The idea is not necessarily to compete with the existing reference libraries, which are well established (e.g. Tensorflow, Caffee,…), but to recode everything from scratch. There are several reasons for this, but the main ones are :
- I want to understand how it all works, down to the decimal point. Because I’m also a researcher in the field of image processing, and I just want to know.
- I want to be able to write this ML library in the G’MIC language, to take advantage of the flexibility it gives to write new image processing filters easily.
- I want to avoid having yet another dependency of G’MIC on an external library that weighs tons of megabytes.
For now, all the library functions I wrote fit in 651 lines of G’MIC scripting.
With that amount of lines, of course things are still a bit limited, and what I can do basically is:
- Create a neural network by chaining different computation modules, which can be so far chosen between : input (2D images or vectors), convolutional layer (with stride and dilation), fully-connected layer, non-linearity, 2d pooling, batch-normalization, cloning, addition, MSE loss.
- Optimize the network weights, by gradient backward-propagation, using batch of inputs/outputs.
- Save/load the current state of a neural network.
- And of course, evaluate the network for new data once the training is done.
That’s it for now (and I’d say it’s not too bad for 651 lines ).
Of course, a lot of work has still to be done :
- Improve the network optimizer (I’ve read about the well-known Adam optimizer). The fact is that simple gradient descent just do not work in practice, for a lot of reasons, so a lot of hacks are necessary to achieve a correct learning.
- Add more interesting modules to the network: this already turned out to be easier than expected, as the library architecture has been designed for that.

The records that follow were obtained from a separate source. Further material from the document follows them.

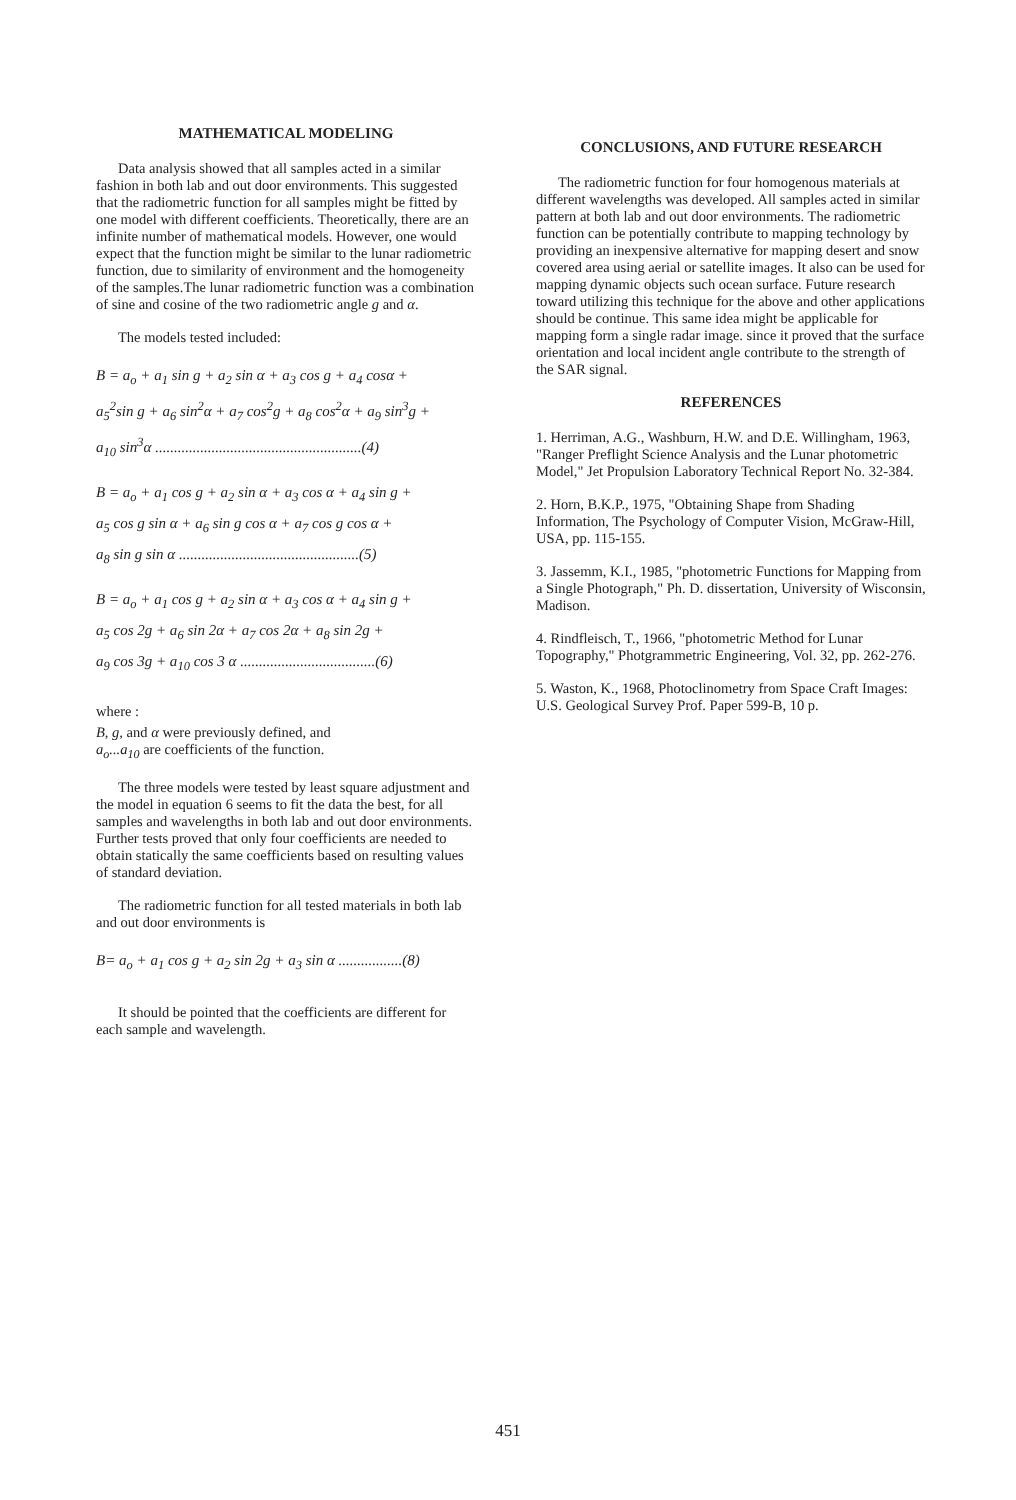MATHEMATICAL MODELING
Data analysis showed that all samples acted in a similar fashion in both lab and out door environments. This suggested that the radiometric function for all samples might be fitted by one model with different coefficients. Theoretically, there are an infinite number of mathematical models. However, one would expect that the function might be similar to the lunar radiometric function, due to similarity of environment and the homogeneity of the samples.The lunar radiometric function was a combination of sine and cosine of the two radiometric angle g and α.
The models tested included:
B = a<sub>o</sub> + a<sub>1</sub> sin g + a<sub>2</sub> sin α + a<sub>3</sub> cos g + a<sub>4</sub> cosα +
a<sub>5</sub><sup>2</sup>sin g + a<sub>6</sub> sin<sup>2</sup>α + a<sub>7</sub> cos<sup>2</sup>g + a<sub>8</sub> cos<sup>2</sup>α + a<sub>9</sub> sin<sup>3</sup>g +
a<sub>10</sub> sin<sup>3</sup>α .......................................................(4)
B = a<sub>o</sub> + a<sub>1</sub> cos g + a<sub>2</sub> sin α + a<sub>3</sub> cos α + a<sub>4</sub> sin g +
a<sub>5</sub> cos g sin α + a<sub>6</sub> sin g cos α + a<sub>7</sub> cos g cos α +
a<sub>8</sub> sin g sin α ................................................(5)
B = a<sub>o</sub> + a<sub>1</sub> cos g + a<sub>2</sub> sin α + a<sub>3</sub> cos α + a<sub>4</sub> sin g +
a<sub>5</sub> cos 2g + a<sub>6</sub> sin 2α + a<sub>7</sub> cos 2α + a<sub>8</sub> sin 2g +
a<sub>9</sub> cos 3g + a<sub>10</sub> cos 3 α ....................................(6)
where :
B, g, and α were previously defined, and
a<sub>o</sub>...a<sub>10</sub> are coefficients of the function.
The three models were tested by least square adjustment and the model in equation 6 seems to fit the data the best, for all samples and wavelengths in both lab and out door environments. Further tests proved that only four coefficients are needed to obtain statically the same coefficients based on resulting values of standard deviation.
The radiometric function for all tested materials in both lab and out door environments is
B= a<sub>o</sub> + a<sub>1</sub> cos g + a<sub>2</sub> sin 2g + a<sub>3</sub> sin α .................(8)
It should be pointed that the coefficients are different for each sample and wavelength.
CONCLUSIONS, AND FUTURE RESEARCH
The radiometric function for four homogenous materials at different wavelengths was developed. All samples acted in similar pattern at both lab and out door environments. The radiometric function can be potentially contribute to mapping technology by providing an inexpensive alternative for mapping desert and snow covered area using aerial or satellite images. It also can be used for mapping dynamic objects such ocean surface. Future research toward utilizing this technique for the above and other applications should be continue. This same idea might be applicable for mapping form a single radar image. since it proved that the surface orientation and local incident angle contribute to the strength of the SAR signal.
REFERENCES
1. Herriman, A.G., Washburn, H.W. and D.E. Willingham, 1963, "Ranger Preflight Science Analysis and the Lunar photometric Model," Jet Propulsion Laboratory Technical Report No. 32-384.
2. Horn, B.K.P., 1975, "Obtaining Shape from Shading Information, The Psychology of Computer Vision, McGraw-Hill, USA, pp. 115-155.
3. Jassemm, K.I., 1985, "photometric Functions for Mapping from a Single Photograph," Ph. D. dissertation, University of Wisconsin, Madison.
4. Rindfleisch, T., 1966, "photometric Method for Lunar Topography," Photgrammetric Engineering, Vol. 32, pp. 262-276.
5. Waston, K., 1968, Photoclinometry from Space Craft Images: U.S. Geological Survey Prof. Paper 599-B, 10 p.
451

- Optimize the learning procedure to take advantage of the maximum number of cores. It’s already multi-threaded, but there are probably still improvements to get.
- Experiment with a lot of different network architectures, in order to validate the library capabilities.
Just to say it once again : I’d like to keep G’MIC as light as possible, so I don’t plan to experiment with monster GANs that creates photorealistic images from nothing (such as the ThisPersonDoesNotExist webpage), … but who knows ?
I’ve already done a few experiments with simple neural networks, and I find the latest one interesting enough for me to present it to you:
I’ve recently tried to implement a ResNet, in order to learn an image denoising task. For that, I selected a few images, and teach the network to denoise random patches taken from these images, that are randomly corrupted by noise. After a night(!) of learning, I’ve been able to test the network on new noisy images, and it appears to me the result is not that bad, considering the network is quite shallow (5 layers, 33Kb of weights, compressed).
Here are a few results:
This is of course a preliminary result. I’m currently training a largest network, to see if it performs better than this one. What I like already anyway is that the process is quite subtle and often doesn’t make the image look too flat, as it’s often the case with regular denoiser.
For sure, there are things to improve : how the added synthetic noise is modeled, what could be the best network architecture, etc. But I think i’m on the right way.
More generally, if this ML library starts to work as expected, I expect some funny and interesting stuffs coming into G’MIC in the future.
I don’t think there are so many people who try to program their own machine learning library, and this is a challenge I gave myself for G’MIC. I don’t know where it will lead yet, but I really like the idea of being able to easily apply AI-based image processing filters directly from the command line or from a plug-in for GIMP and Krita!
I’ll post some news in this thread when I have new interesting things to show.